What to do —
a: Do these statements agree with the convent text? Answer each with yes or no, and quote the words of the text that decide it. (i) Friars were living in the convent by 1517, after its construction was complete. (ii) Antón and Alonso Gutiérrez were the architects working on the church in 1531–1532. (iii) The Bula In Apostolatus Culmine was blessed by Pope Julius II.
b: Could you copy out, word for word, the passage of the convent text that starts at the words "The Church and Convent of los Dominicos of" and ends after the words "Domingo, around 1510."?

Page text —
Content starts

The Church and Convent of los Dominicos of the Colonial City of Santo Domingo in the Dominican Republic, is the oldest Catholic building in continuous use in the Americas, and also, according to the UNESCO, it was the headquarters of the first university in the Americas, which was called the Universidad Santo Tomás de Aquino. Today it is part of the Colonial City complex, as a World Heritage Site.

History

The Church and Convent of los Dominicos is one of the oldest European buildings in the American continent. Its construction begins with the arrival of the Dominican Order in Santo Domingo, around 1510.

By 1517, the convent was inhabited by the friars, although it was not yet finished. In 1530 the church was in the completion stage, between the years 1531–1532, by Carmonese architects Antón and Alonso Gutiérrez; its official inauguration took place, with the presence of the friars Pedro de Córdoba, Reginaldo de Montesino, Bartolomé de las Casas and Antonio de Montesinos, the latter, he was the one who said the famous Sermón de Adviento in 1511, and who reprimanded the court of Diego Columbus for the mistreatment of the Natives, thus beginning the so-called Derecho de Gentes, which became one of the main controversies of the 16th century. thus generating the first controversy of the New World.

In 1534 the convent began its classes, and in 1538 it became the first university in the Americas, which was called the Universidad Santo Tomás de Aquino and later the Primate University of America, which today we know as the Autonomous University of Santo Domingo. (UASD). This began under the mandate of the Bula In Apostolatus Culmine, which was blessed by Pope Paul III, this university also had the characteristic of the University of Salamanca.

Content ends

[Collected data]

Content starts

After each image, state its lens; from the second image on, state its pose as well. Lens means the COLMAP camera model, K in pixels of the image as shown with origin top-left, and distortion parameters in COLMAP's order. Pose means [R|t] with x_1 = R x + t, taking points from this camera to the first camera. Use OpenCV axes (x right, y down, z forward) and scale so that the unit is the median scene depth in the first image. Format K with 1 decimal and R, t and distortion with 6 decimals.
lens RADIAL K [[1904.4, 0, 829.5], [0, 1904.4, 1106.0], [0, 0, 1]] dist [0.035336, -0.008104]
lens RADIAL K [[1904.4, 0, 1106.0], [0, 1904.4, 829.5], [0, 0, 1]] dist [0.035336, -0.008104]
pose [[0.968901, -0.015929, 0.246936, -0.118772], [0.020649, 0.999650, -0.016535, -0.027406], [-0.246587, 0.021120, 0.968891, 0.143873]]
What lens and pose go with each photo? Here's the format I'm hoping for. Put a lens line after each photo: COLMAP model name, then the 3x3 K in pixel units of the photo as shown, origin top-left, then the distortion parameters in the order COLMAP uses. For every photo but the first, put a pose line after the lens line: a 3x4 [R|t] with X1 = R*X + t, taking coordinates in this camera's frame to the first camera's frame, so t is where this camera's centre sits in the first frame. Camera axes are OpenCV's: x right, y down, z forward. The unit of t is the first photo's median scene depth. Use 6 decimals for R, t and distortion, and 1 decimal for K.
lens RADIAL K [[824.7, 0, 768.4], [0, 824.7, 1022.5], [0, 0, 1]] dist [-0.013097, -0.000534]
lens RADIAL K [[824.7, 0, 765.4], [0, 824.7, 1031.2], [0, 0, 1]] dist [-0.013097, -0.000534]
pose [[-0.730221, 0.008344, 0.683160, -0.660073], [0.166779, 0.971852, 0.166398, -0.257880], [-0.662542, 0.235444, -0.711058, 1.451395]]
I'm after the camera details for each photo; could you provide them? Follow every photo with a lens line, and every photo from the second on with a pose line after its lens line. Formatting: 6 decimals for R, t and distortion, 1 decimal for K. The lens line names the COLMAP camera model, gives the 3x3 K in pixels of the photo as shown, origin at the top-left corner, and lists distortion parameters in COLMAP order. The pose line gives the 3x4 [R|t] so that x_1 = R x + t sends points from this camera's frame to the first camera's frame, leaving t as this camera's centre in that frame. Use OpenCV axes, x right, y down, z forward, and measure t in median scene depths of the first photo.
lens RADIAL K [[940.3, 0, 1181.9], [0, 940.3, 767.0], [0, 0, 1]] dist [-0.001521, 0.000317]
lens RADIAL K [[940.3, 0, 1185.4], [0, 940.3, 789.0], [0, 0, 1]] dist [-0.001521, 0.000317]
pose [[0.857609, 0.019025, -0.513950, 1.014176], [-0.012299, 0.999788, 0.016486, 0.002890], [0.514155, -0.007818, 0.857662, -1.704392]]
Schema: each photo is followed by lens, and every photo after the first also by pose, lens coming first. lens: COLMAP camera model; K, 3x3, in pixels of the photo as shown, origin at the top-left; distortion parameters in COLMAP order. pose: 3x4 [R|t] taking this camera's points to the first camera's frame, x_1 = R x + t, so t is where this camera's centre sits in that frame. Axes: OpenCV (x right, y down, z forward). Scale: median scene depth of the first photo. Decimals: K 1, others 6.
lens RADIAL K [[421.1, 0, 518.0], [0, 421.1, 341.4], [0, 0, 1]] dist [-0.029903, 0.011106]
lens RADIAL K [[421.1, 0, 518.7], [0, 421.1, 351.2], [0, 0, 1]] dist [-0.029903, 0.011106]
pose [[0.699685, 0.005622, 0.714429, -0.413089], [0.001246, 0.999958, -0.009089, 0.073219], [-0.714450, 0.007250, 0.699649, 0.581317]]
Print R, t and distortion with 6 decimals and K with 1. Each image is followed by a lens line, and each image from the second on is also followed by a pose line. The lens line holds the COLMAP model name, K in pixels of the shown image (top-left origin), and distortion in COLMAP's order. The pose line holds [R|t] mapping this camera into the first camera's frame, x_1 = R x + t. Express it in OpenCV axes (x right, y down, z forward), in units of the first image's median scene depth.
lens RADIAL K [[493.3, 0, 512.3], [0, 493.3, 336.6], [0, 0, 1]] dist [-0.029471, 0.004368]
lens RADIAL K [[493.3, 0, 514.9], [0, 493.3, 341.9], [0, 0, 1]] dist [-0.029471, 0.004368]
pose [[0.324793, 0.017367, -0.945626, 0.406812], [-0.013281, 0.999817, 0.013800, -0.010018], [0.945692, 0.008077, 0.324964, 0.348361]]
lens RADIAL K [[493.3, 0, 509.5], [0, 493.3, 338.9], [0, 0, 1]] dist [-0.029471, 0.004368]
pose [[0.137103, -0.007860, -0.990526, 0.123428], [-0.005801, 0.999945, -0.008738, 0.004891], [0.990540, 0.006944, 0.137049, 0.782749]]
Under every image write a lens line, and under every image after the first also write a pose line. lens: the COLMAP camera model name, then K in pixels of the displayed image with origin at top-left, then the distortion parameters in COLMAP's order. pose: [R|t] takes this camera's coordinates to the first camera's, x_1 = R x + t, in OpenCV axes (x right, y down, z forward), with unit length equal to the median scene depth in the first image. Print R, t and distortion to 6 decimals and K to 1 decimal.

Content ends

Solutions in order —
a:
(i) No: "By 1517, the convent was inhabited by the friars, although it was not yet finished."
(ii) Yes: "between the years 1531–1532, by Carmonese architects Antón and Alonso Gutiérrez"
(iii) No: "which was blessed by Pope Paul III"

b:
The Church and Convent of los Dominicos of the Colonial City of Santo Domingo in the Dominican Republic, is the oldest Catholic building in continuous use in the Americas, and also, according to the UNESCO, it was the headquarters of the first university in the Americas, which was called the Universidad Santo Tomás de Aquino. Today it is part of the Colonial City complex, as a World Heritage Site.

History

The Church and Convent of los Dominicos is one of the oldest European buildings in the American continent. Its construction begins with the arrival of the Dominican Order in Santo Domingo, around 1510.